Als nächstes dachte ich an Fernbeziehungen. Beide haben ihren Traumjob, auf den sie lange hingearbeitet haben, Tausende Kilometer voneinander entfernt. Niemand kann von seinem Herzmenschen verlangen, dass er einen Traum aufgibt. Das wäre nicht fair. Aber Träume ändern sich, genau wie das Leben. Könnte es nicht sein, dass die Liebe wichtiger wird als ein Job, dass eine Familie den Wunsch nach einer erfolgreichen Karriere ersetzt? Und wenn nicht bestünde immer noch die Möglichkeit, einen neuen, einen anderen Arbeitsplatz zu finden, der näher liegt oder günstigere Arbeitszeiten hat, nicht sofort, aber irgendwann einmal. Das ist natürlich alles eine Frage der Prioritäten und es könnte sein, dass wir feststellen, die Beziehung ist nicht so wichtig, wie wir dachten, kann nicht mithalten mit unserem Traum. Das mag schmerzhaft sein, für den Moment, aber wenn etwas richtig für uns ist, ist es gut. Ob das eine solche Situation ist, in der Liebe allein nicht reicht, weiß ich nicht, denn die Liebe war einfach nicht groß genug, konnte alles andere nicht überstrahlen und das ist in Ordnung.
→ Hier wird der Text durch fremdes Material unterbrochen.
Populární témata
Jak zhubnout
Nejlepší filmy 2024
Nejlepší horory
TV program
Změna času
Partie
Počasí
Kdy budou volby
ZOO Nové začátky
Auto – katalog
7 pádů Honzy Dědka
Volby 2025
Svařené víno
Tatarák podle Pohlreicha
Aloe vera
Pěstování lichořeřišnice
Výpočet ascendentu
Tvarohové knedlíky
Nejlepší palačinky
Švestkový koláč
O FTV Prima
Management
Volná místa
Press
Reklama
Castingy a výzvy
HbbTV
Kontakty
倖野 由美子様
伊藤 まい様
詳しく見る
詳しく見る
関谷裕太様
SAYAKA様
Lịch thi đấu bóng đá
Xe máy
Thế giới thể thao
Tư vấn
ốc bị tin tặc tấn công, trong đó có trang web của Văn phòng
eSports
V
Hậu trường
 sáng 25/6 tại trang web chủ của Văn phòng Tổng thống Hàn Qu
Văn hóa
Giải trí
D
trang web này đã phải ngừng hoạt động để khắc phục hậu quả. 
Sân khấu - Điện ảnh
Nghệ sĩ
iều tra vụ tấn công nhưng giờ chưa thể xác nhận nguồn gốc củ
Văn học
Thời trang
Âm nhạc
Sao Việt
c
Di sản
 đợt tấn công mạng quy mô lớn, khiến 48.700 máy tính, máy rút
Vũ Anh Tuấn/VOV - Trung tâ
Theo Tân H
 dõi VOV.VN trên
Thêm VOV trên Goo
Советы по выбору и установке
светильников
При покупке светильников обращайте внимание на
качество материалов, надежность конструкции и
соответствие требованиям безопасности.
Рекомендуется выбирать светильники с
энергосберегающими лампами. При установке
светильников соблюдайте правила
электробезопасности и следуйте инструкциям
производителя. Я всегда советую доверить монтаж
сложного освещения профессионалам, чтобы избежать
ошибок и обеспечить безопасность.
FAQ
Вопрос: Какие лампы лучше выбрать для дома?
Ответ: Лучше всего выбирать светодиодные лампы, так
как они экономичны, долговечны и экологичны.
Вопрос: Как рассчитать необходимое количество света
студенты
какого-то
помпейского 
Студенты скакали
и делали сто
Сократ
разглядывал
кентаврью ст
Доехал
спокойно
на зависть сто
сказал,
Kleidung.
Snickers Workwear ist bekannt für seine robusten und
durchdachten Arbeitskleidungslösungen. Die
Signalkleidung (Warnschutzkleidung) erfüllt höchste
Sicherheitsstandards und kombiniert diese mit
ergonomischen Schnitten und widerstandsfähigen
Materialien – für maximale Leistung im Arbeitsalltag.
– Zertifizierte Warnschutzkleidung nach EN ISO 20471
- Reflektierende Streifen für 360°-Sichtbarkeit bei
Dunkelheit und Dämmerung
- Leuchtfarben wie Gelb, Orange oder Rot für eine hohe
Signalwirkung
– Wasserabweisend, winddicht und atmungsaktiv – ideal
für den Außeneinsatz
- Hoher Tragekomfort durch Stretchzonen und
Und dann fällt wir eine Szenario ein, in der die Liebe nicht reicht: Wenn einer von beiden mehr liebt als der andere. Wenn einer die Beziehung aufrechthält, wenn einer alles wagt, alles trägt und alles erträgt und der andere nur mit halbem Herzen dabei ist. Eine Person kann nicht genug lieben für zwei. Diese Liebe verzerrt, am Ende alles. Sie verbraucht Energie, Freude, Glück, das eigene Selbst. Auch das ist so ein Satz, den wir häufig in Liebensromanen lesen:
Meine Liebe ist groß genug für uns beide.
Eine schöne Vorstellung, die zunächst romantisch wirkt, selbstlos, sogar aufopfernd. Und genau das ist diese Liebe auch, selbstverzehrend. Liebe soll selbstlos sein, aber nicht bodenlos. Dort wo andere sie mit Füßen treten, weil sie die Liebe nicht zu schätzen wissen, oder achtlos nehmen, die Liebe verbrauchen, ohne zu sehen, welchen Schaden sie anrichten, sollten wir aufhören zu investieren und uns selbst retten. Und ich glaube, in diesem Fall reicht Liebe allein tatsächlich nicht aus.